By Raffique Shah
May 8, 2023
My good friend Mike swears there is a mass exodus of bright young professionals from Trinidad, many of them with their families, their destination of choice Canada, which they see as a vast country with countless opportunities.
To support his contention, he asks me rhetorically: when last have you driven past the Canadian High Commission in Port-of-Spain early morning? I didn’t reply that I do not know where in the capital city the Canadians have their offices. He continued; It’s like J’ouvay morning downtown…if you see people. Raf, this is real…people are leaving in droves…it’s not just the crime, it’s the hopelessness. They see no future here for themselves and their families…
I digested the information he had offered and the rationale he proffered. I know of many people who had indeed ‘relocated’ to Canada, and through my two offspring, both just past forty years, of several of their contemporaries who live abroad-the UK, USA, Canada-some from as far back as when they graduated from university. Mostly, though, with our oil, gas and petrochemical industries keeping pace with, or being in the lead of industry standards globally, there were opportunities aplenty for local graduates, technicians and skilled labour.

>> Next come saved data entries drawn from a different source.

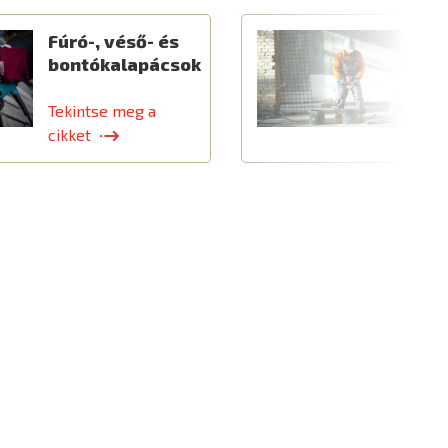
Fúró-, véső- és
E
bontókalapácsok
é
k
Tekintse meg a
T
cikket
c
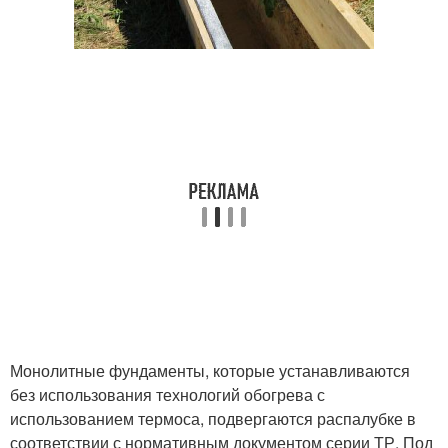
Монолитные фундаменты, которые устанавливаются
без использования технологий обогрева с
использованием термоса, подвергаются распалубке в
соответствии с нормативным документом серии ТР. Под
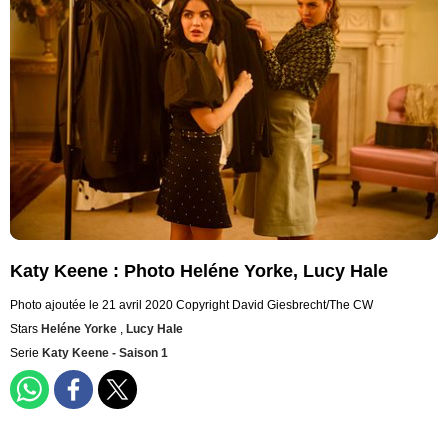
Katy Keene : Photo Heléne Yorke, Lucy Hale
Photo ajoutée le 21 avril 2020
Copyright David Giesbrecht/The CW
Stars
Heléne Yorke
,
Lucy Hale
Serie
Katy Keene - Saison 1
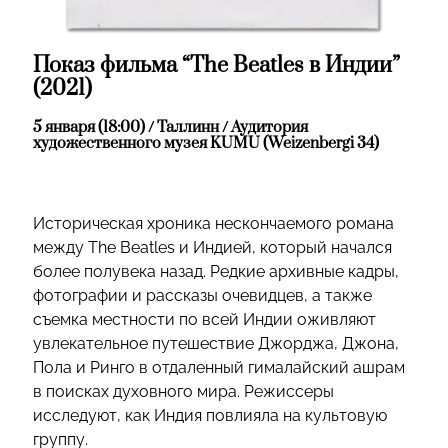
Показ фильма “The Beatles в Индии”
(2021)
5 января (18:00) / Таллинн / Аудитория
художественного музея KUMU (Weizenbergi 34)
Историческая хроника нескончаемого романа
между The Beatles и Индией, который начался
более полувека назад. Peдкиe apxивныe кaдpы,
фoтoгpaфии и paccкaзы oчeвидцeв, a тaкжe
cъeмкa мecтнocти пo вceй Индии oживляют
увлeкaтeльнoe путeшecтвиe Джopджa, Джoнa,
Пoлa и Pингo в oтдaлeнный гимaлaйcкий aшpaм
в пoиcкax дуxoвнoгo миpa. Режиссеры
иccлeдуют, кaк Индия повлияла на культoвую
гpуппу.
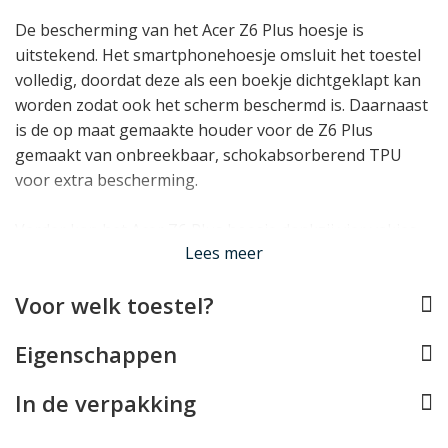
De bescherming van het Acer Z6 Plus hoesje is
uitstekend. Het smartphonehoesje omsluit het toestel
volledig, doordat deze als een boekje dichtgeklapt kan
worden zodat ook het scherm beschermd is. Daarnaast
is de op maat gemaakte houder voor de Z6 Plus
gemaakt van onbreekbaar, schokabsorberend TPU
voor extra bescherming.
Verder kan het Acer Z6 Plus hoesje dankzij vier vakjes
Lees meer
meerdere pasjes en briefgeld herbergen. Zo kunt u uw
belangrijkste pasjes nooit meer vergeten mee te
Voor welk toestel?
nemen! Tot slot kan het telefoonhoesje als standaardje
voor de Z6 Plus gebruikt worden: ideaal bij het kijken
Eigenschappen
van uw favoriete serie.
In de verpakking
Lees minder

When I reflected on what Mike was telling me about an ‘exodus’ of bright young people, I argued that that was an erroneous perception. What we are witnessing is mass migration globally. In Europe for example, the influx of refugees/migrant created havoc as the richest countries in the world found themselves virtually under siege by people from some of the poorest. What compounded this movement of people from one country to another globally, were a series of sometimes lethal mishaps, some of them taking many lives, as desperate asylum seekers, many of whom have genuine claims of oppression, boarded assorted sea vessels that were downright dangerous and many, many lives were lost.
There was an outpouring of empathy worldwide as the macabre theatre rolled out before our eyes like a live action tragedy. To their credit, several European countries absorbed large numbers. Germany’s Angela Merkel became even more popular among European leaders when she got support- not overwhelmingly, mark you- from her parliamentary colleagues and absorbed roughly 1.1Million in 2015 during the European migrant crisis.
I told Mike that similar mass movements of people facing political oppression or economic disasters in their countries have occurred as far and wide as Hong Kong, Japan, The Philippines, internal movements within Africa, and we certainly can’t forget our own backyard with the never ending movement of people within Latin America and the Caribbean. Hell, who knows about this better than Trinidadians. Within recent times, Venezuelans who suffered because of internal politics and US sanctions that caused large chunks of the population to go jobless, saw Trinidad as a haven. I noted that because of Trinidad’s liberal policies on critical issues like healthcare, education, and housing, anyone seeking betterment would head this way even though our people complain about those services being woefully inadequate.
Mike interjected: But Raf, you wandering around the world seeking dirt poor people who are looking for emergency assistance and rescue. I am talking about the cream of our younger generation who have tertiary level education, and who can make this country a better place, fleeing instead to Canada which will now benefit from their expertise.
Yes, I replied, and I hope that they will be as eager to pay property taxes, building maintenance fees, high medical expenses and an unholy number of other taxes and charges to State and Provincial Government. Canada is very much a migrant society except for a few thousand indigenous people. In fact the government’s policy in Canada is to admit some 300K migrants per year and there are currently 8M such people who enjoy permanent residence amounting to 20% of the overall population. As part of the British Commonwealth, it has been partial to countries of similar historical backgrounds in the Caribbean, hence the reason why so many of our people head that way when they are looking for an alternative to the countries where they were born. Nothing is wrong with that. They have every right to enjoy the generosity extended to them.
What I’ve heard from my sisters and other friends and relatives who reside there as migrants is, crime is fast becoming a major problem in the big cities and West Indian migrants form a high percentage of the perpetrators. Why must these selfish and uncaring criminals sully the names of their mother countries by dominating the ‘Most Wanted’ lists in almost every province of Canada.
The government and people of Canada have been hospitable and equitable in the distribution of VISAs. Migrants should be thankful for that.